Transcribed page contents

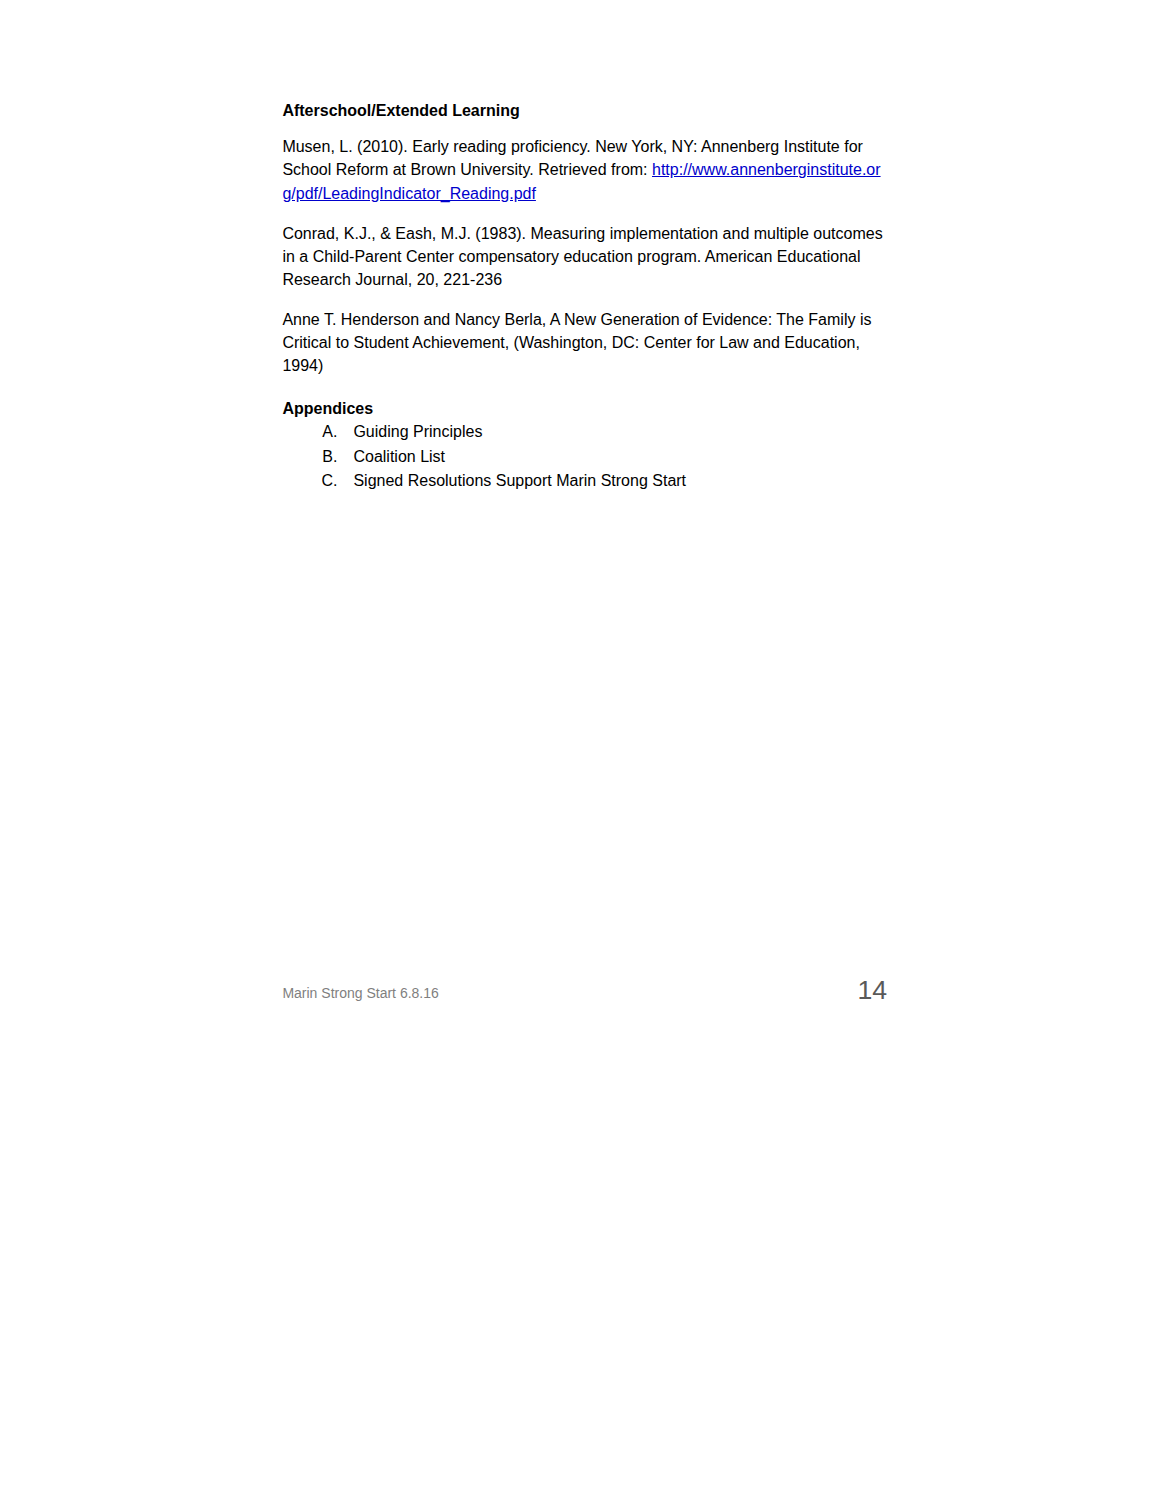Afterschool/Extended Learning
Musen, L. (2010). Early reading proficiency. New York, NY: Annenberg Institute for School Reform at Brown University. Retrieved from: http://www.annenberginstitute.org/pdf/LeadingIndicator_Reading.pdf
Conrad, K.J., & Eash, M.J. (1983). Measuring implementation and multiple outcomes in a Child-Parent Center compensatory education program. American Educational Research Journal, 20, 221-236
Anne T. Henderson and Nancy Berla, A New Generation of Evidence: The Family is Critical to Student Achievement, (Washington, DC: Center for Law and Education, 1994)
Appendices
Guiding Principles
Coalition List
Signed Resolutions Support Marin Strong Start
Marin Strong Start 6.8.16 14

Activity = Search the data for the string "Center" and copy every line where it appears.

Response below =
Conrad, K.J., & Eash, M.J. (1983). Measuring implementation and multiple outcomes in a Child-Parent Center compensatory education program. American Educational Research Journal, 20, 221-236
Anne T. Henderson and Nancy Berla, A New Generation of Evidence: The Family is Critical to Student Achievement, (Washington, DC: Center for Law and Education, 1994)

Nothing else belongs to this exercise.